Transient climate simulation of the past 4.5 million years based on the coupled intermediate complexity model iLOVECLIM

The Earth experienced dramatic climate changes during the past million years, including a long-term gradual cooling from the Pliocene (5.3-2.6 million years ago; Ma) to the Pleistocene (2.6-0.011 Ma) and an abrupt transition from 41-kyr to 100-kyr glacial-interglacial cycles at ca. 1.2-0.8 Ma (i.e., the Mid-Pleistocene transition). Investigating the mechanisms that triggered these climatic responses requires long-term transient climate simulations which can be used to quantify the sensitivity of the Earth’s climate to different external and internal forcings. However, few such simulations exist and therefore, key questions regarding the long-term evolution of the earth system remain unanswered.

Here, we used iLOVECLIM, a coupled Earth system numerical climate model of intermediate complexity, to generate a 4.5 Ma transient climate simulation, the longest to date. iLOVECLIM is ideally suited for this task as it requires substantially less computational resources and time to perform transient climate simulations compared to fully coupled general circulation models.
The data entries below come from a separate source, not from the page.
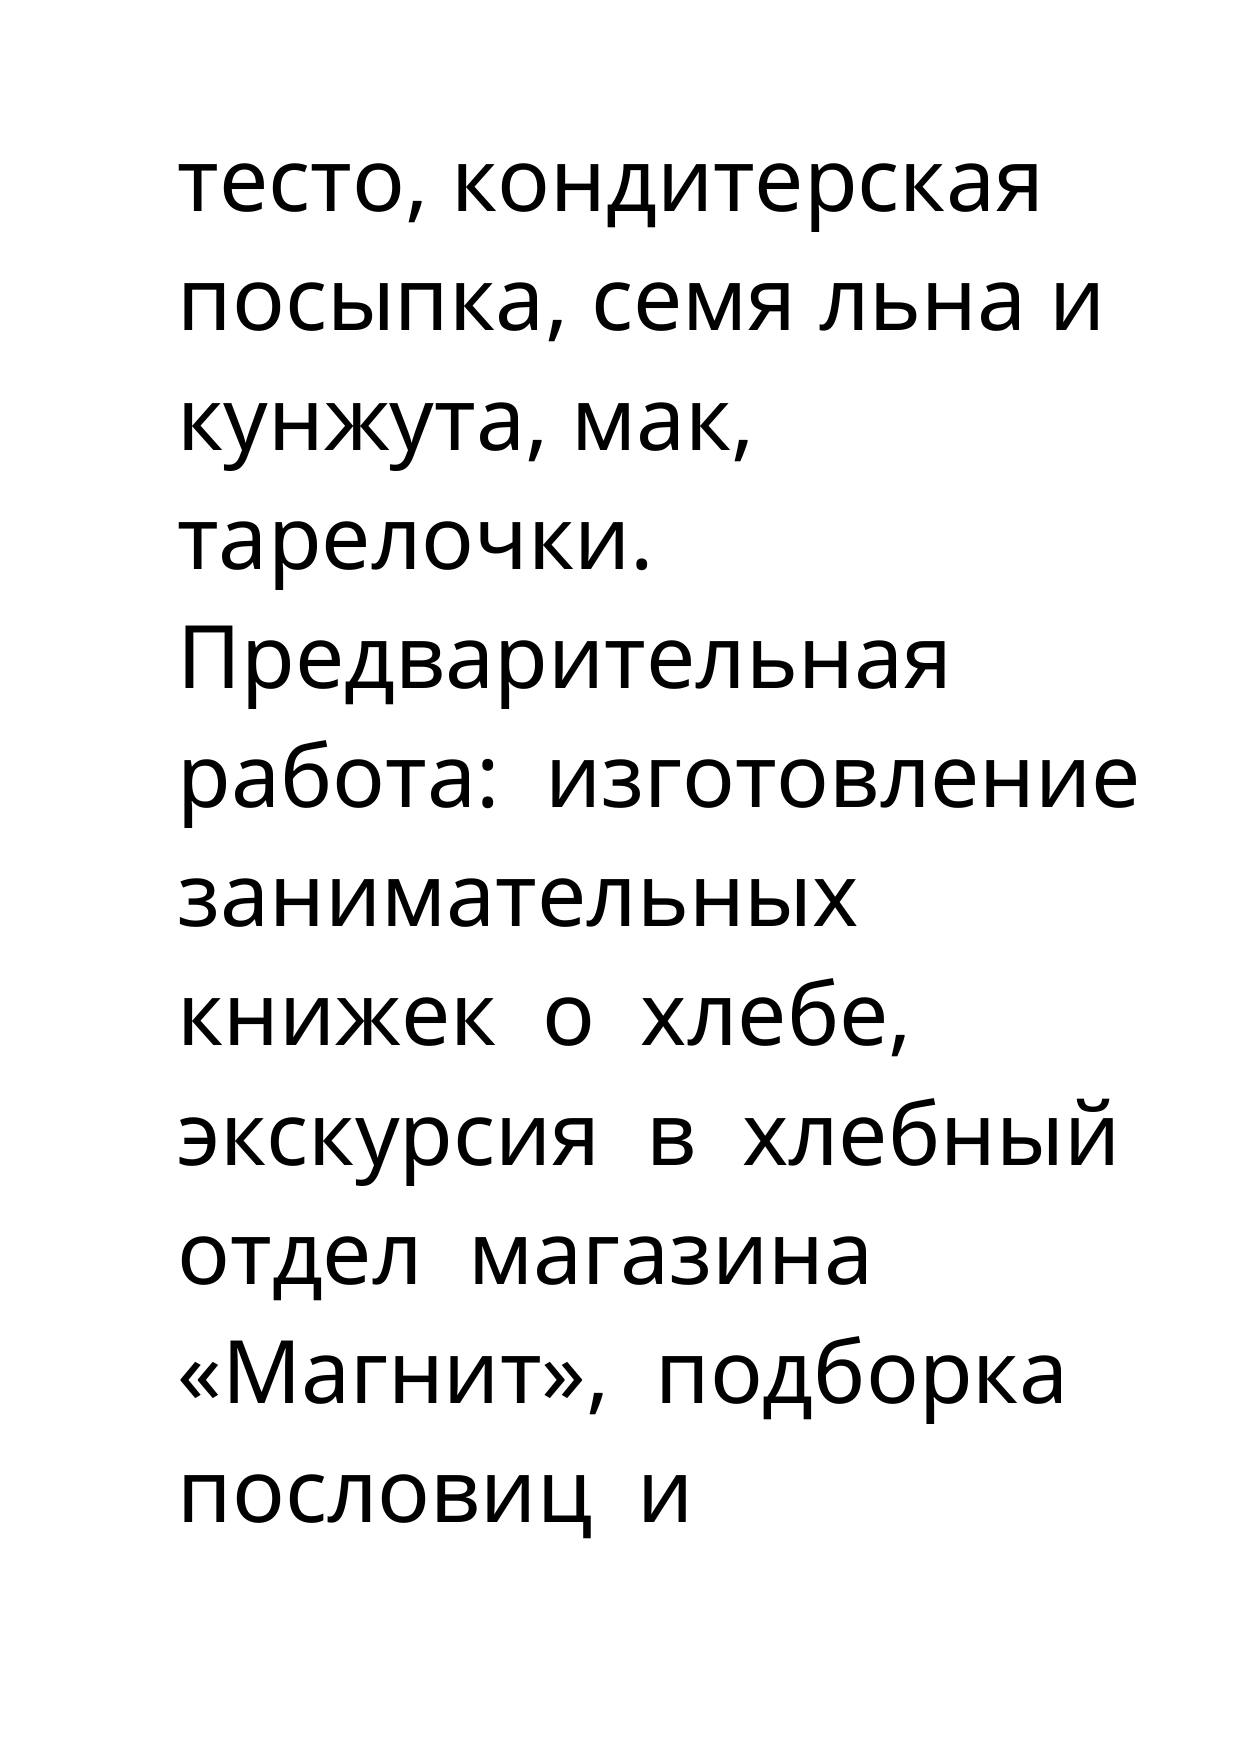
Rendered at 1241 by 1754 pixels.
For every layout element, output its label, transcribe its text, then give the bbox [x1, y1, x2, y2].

text кунжута, мак, тарелочки. [177, 356, 1152, 595]
text экскурсия в хлебный отдел магазина «Магнит», подборка пословиц и [177, 1071, 1152, 1548]
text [177, 118, 1152, 356]
text Предварительная работа: изготовление занимательных книжек о хлебе, [177, 595, 1152, 1071]
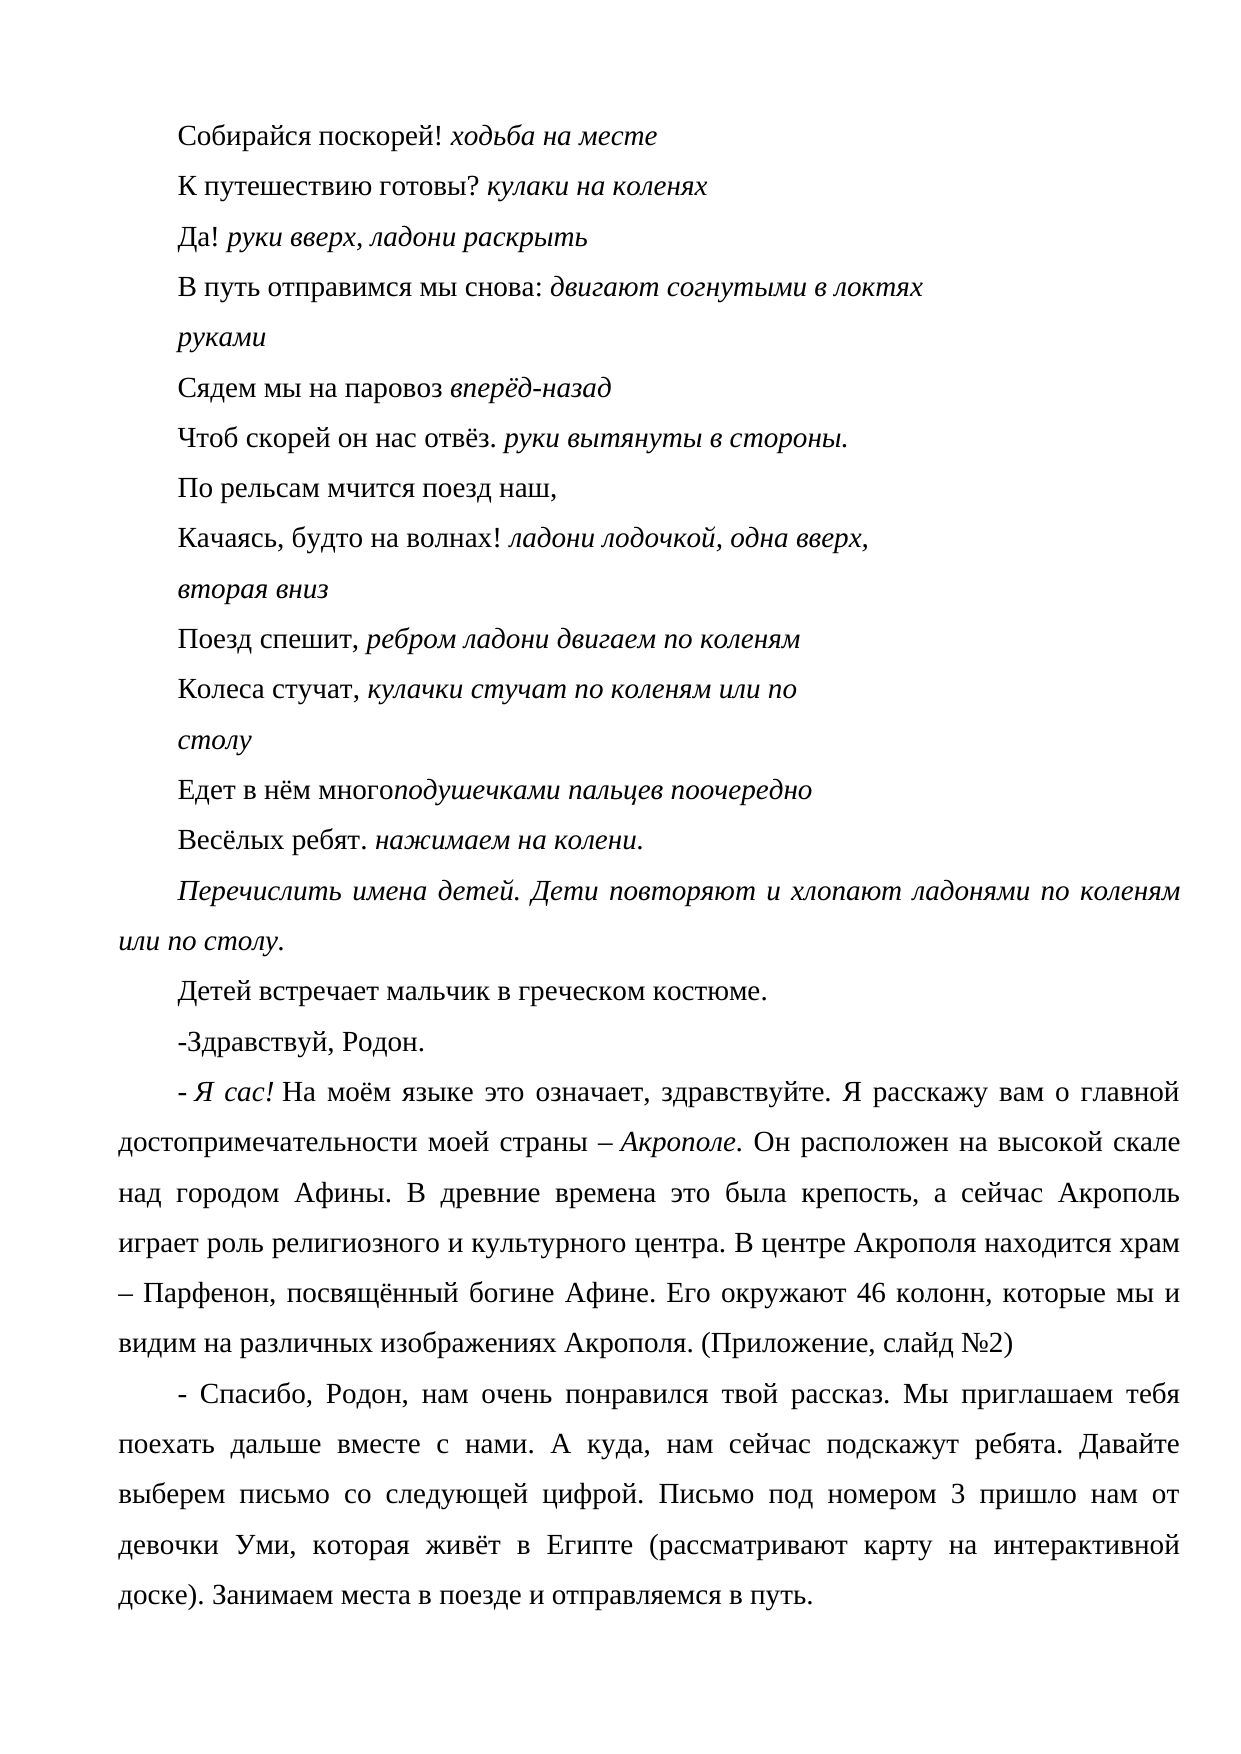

We performed the simulations with interactive atmosphere, ocean and vegetation components and used the methodology of previous long-term transient simulations. Briefly, we applied an acceleration factor of five to the external forcings (orbital parameters, greenhouse gases concentration and ice-sheets) and split the 4.5 Ma simulation into 44 chunks run in parallel to reduce the computing time from several years to a couple of months. Each chunk was initialized from an interglacial period, covers at least one glacial-interglacial cycle and has an overlap period of 20,000 years in order to compensate for issues related to spin-up effects and initial conditions. The complete simulation is a composite of all the individual chunks and time-sliding linear interpolation performed on the overlap intervals.

While the simulations are still ongoing, preliminary results demonstrate that our new model set-up and experimental design are able to produce reasonable outputs. When it is completed, the final simulation will be evaluated against available paleoclimate data and existing transient climate simulations. Apart from running a simulation with all the external forcings combined, we also plan to run subsequent simulations with each individual forcing alone to evaluate the climate responses associated with each. This unique long transient simulation will provide a better mechanistic understanding of the major climate reorganizations that occurred during the Plio-Pleistocene and will be useful for future data-model comparisons and data assimilation endeavours.